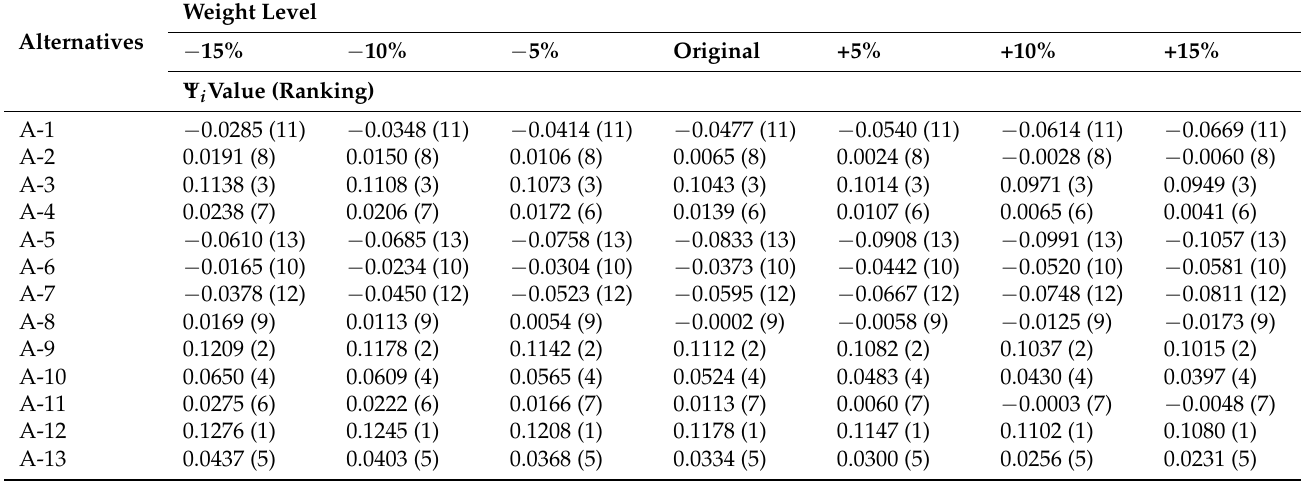
Table 8. Weight sensitivity of C-8 (wear) on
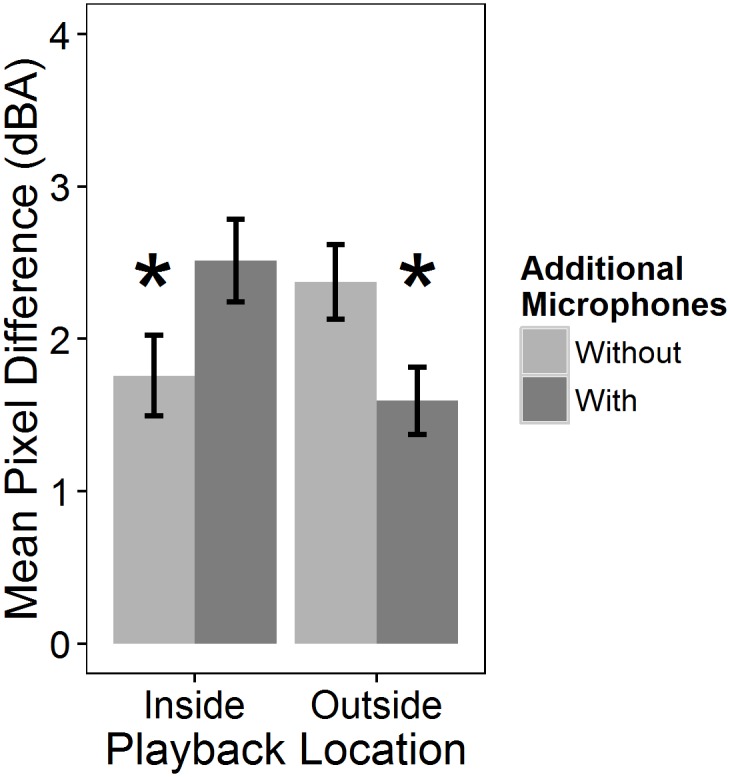
Effect of additional microphones on differences between maps depended on location of noise introductions.Mean pixel difference is the average difference in overall sound pressure levels (dBA) calculated by subtracting a subset map from the corresponding full array map and averaging overall all pixels. The asterisk denotes a significant difference as tested using Tukey HSD (P < 0.05). Error bars represent standard error.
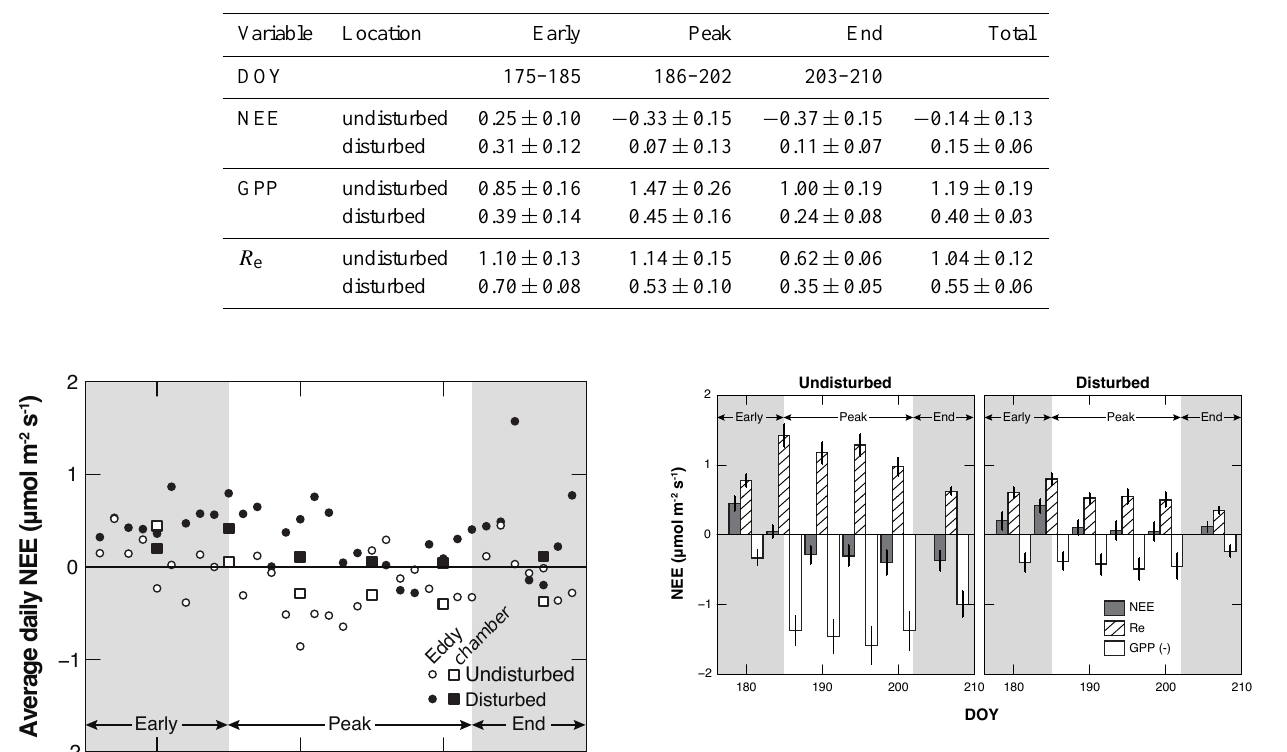
Figure 8. Partitioning of NEE data from static chamber measure- ments into component fluxes, GPP and R e , for the undisturbed and disturbed sites. Measurements were made in 21 collars during day- time hours in each of the disturbed and both undisturbed footprint areas of the EC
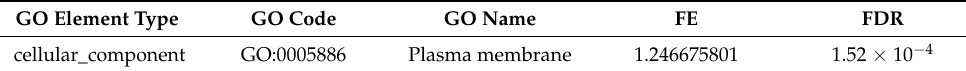
Table 3. Enrichment Analysis for Cluster 1.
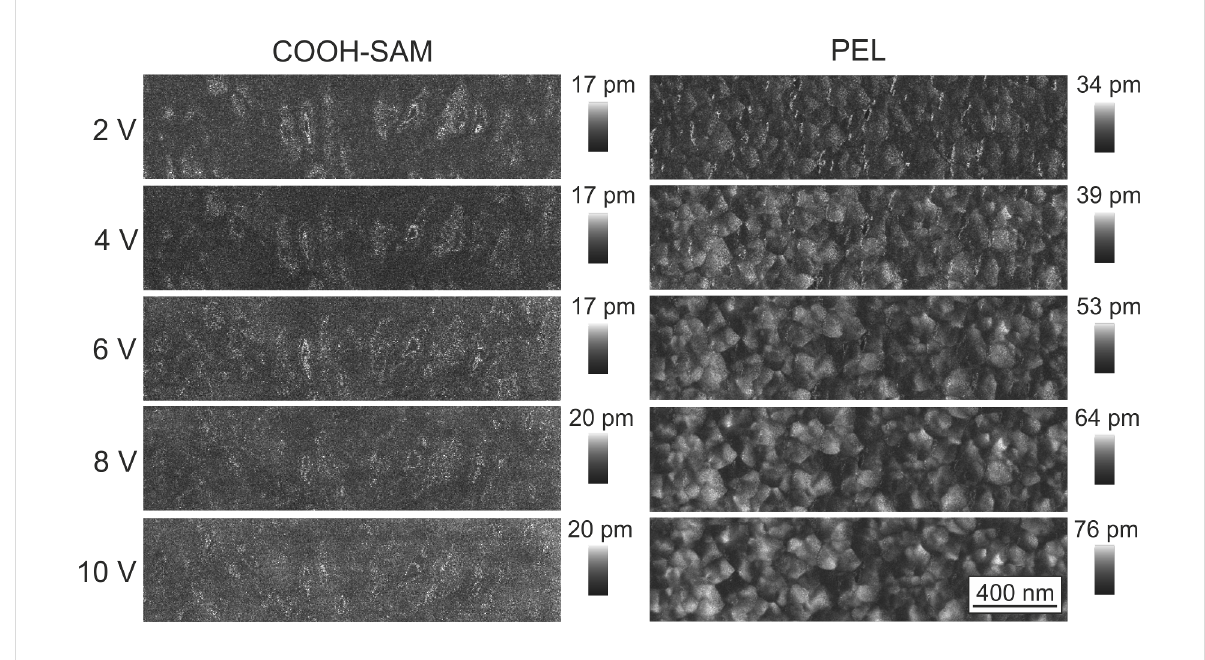
Figure 4: PFM amplitude 1 images obtained by applying voltages of 2 to 10 V of the deposited films on COOH-SAM (left) and PEL (right). The scan area for all images is 2 µm × 0.5 µm.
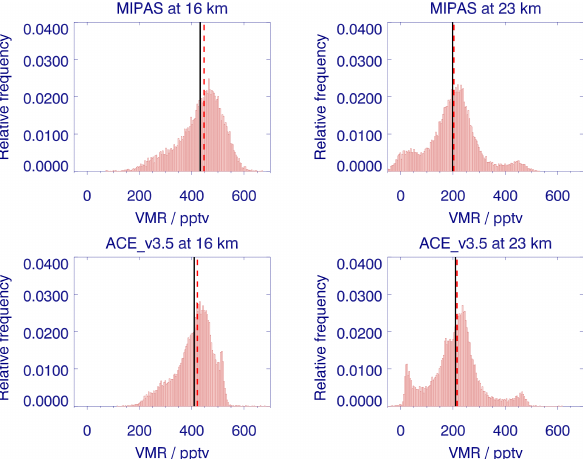
Figure 24. Histogram of MIPAS CFC-12 measurements (top pan- els) and ACE-FTS measurements (bottom panels) for the years of 2005–2012 at 16km (left panels) and 23km (right panels). The black line indicates the location of the mean of the sample, while the red dashed line marks the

__PROBLEM TO WORK ON__
All that should be returned is the run of lines from the start of the entries above to the line bearing "Effect of additional", each exact, with pictures omitted.

__ANSWER FOR THE TASK__
Table 8. Weight sensitivity of C-8 (wear) on
Effect of additional microphones on differences between maps depended on location of noise introductions.Mean pixel difference is the average difference in overall sound pressure levels (dBA) calculated by subtracting a subset map from the corresponding full array map and averaging overall all pixels. The asterisk denotes a significant difference as tested using Tukey HSD (P < 0.05). Error bars represent standard error.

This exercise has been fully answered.